Chevron Te Whetumatarau Hassett believes that jiu-jitsu is so much more than a martial arts sport.
Hassett is New Zealand's current national Māori open weight champion in Brazilian jiu-jitsu and believes strongly that this sport has the power to transform people, give them self-worth and enhance their mana.
"It's taught me a lot about keeping cool under stress, under pressure and it's taught me how to be a man, and how to be a good person," the 22 year-old says.
Hassett is in his final year of a design degree at Massey University, and the athlete and artist sees the benefits of practising jiu-jitsu first-hand in the volunteer work he does with students from his old high school, Taita College.

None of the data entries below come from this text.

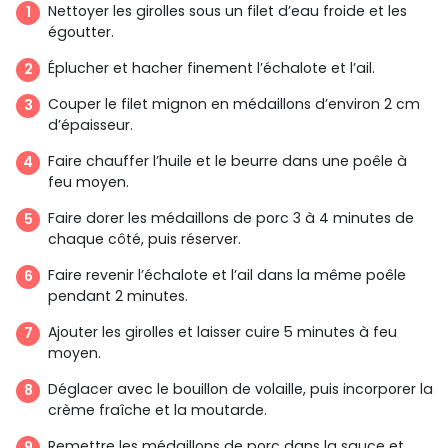
Nettoyer les girolles sous un filet d’eau froide et les
égoutter.
Éplucher et hacher finement l’échalote et l’ail.
Couper le filet mignon en médaillons d’environ 2 cm
d’épaisseur.
Faire chauffer l’huile et le beurre dans une poêle à
feu moyen.
Faire dorer les médaillons de porc 3 à 4 minutes de
chaque côté, puis réserver.
Faire revenir l’échalote et l’ail dans la même poêle
pendant 2 minutes.
Ajouter les girolles et laisser cuire 5 minutes à feu
moyen.
Déglacer avec le bouillon de volaille, puis incorporer la
crème fraîche et la moutarde.
Remettre les médaillons de porc dans la sauce et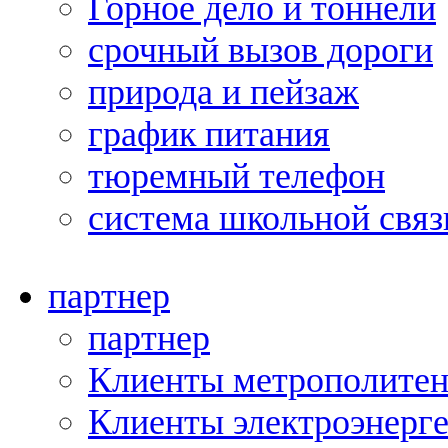
Горное дело и тоннели
срочный вызов дороги
природа и пейзаж
график питания
тюремный телефон
система школьной связ
партнер
партнер
Клиенты метрополитен
Клиенты электроэнерг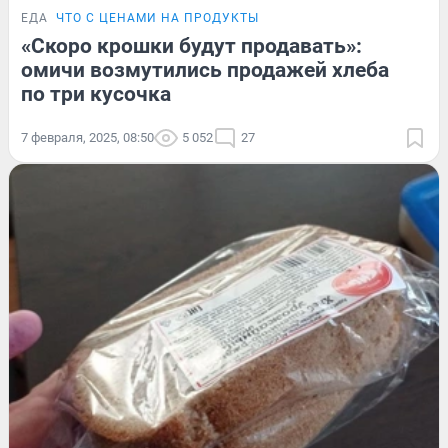
ЕДА
ЧТО С ЦЕНАМИ НА ПРОДУКТЫ
«Скоро крошки будут продавать»:
омичи возмутились продажей хлеба
по три кусочка
7 февраля, 2025, 08:50
5 052
27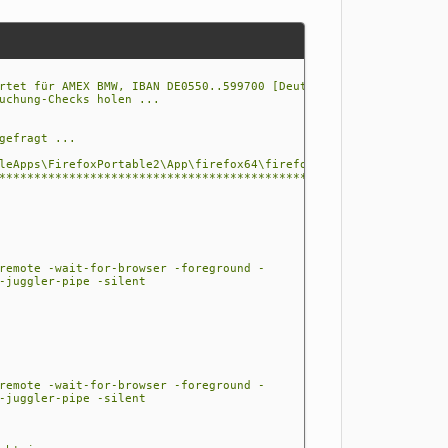
rtet für AMEX BMW, IBAN DE0550..599700 [Deutsche Bank]...
uchung-Checks holen ...
gefragt ...
leApps\FirefoxPortable2\App\firefox64\firefox.exe
*************************************************************
remote -wait-for-browser -foreground -
-juggler-pipe -silent
remote -wait-for-browser -foreground -
-juggler-pipe -silent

Te Mangopare o Taita is a mentoring programme for boys from single-parent families and disadvantaged backgrounds.
"A lot of kids there have many hurdles and mountains to climb just to make it to school in the morning. I don't do it for any other reason other than I care for these kids, for the rangatahi there," he says.
This is not just a lesson in martial arts, but an opportunity for these rangatahi to have a Māori male role model in their lives.
"He's funny, he's a good leader, he knows how to talk to us. He's inspiring, makes me want to be as good as him," says Taita College student Manaia Fraser.
Taita College's lead teacher Alice Wilson has been running this programme for the past two years and says Chev's workshop is making a bigger impact in their school lives as well.
She's seen astronomical changes in the boys and in the time she's been part of the programme she's developed strong relationships with the students.
"It means that there's someone in school that they can then turn to and I can also can advocate for them. You gain a sense of belonging by being a part of this group and that in turn wants you to be at school and in classes, teachers hear about the positive things that you're doing in that group, the kids develop a sense of belief in themselves," says Alice.
Hassett is determined to maintain a presence in the boys' lives despite his 20 hours of jiu-jitsu training and university studies.
"It's important for me to make sure that I put a foot in the door for these kids to show them that I'm there," he says.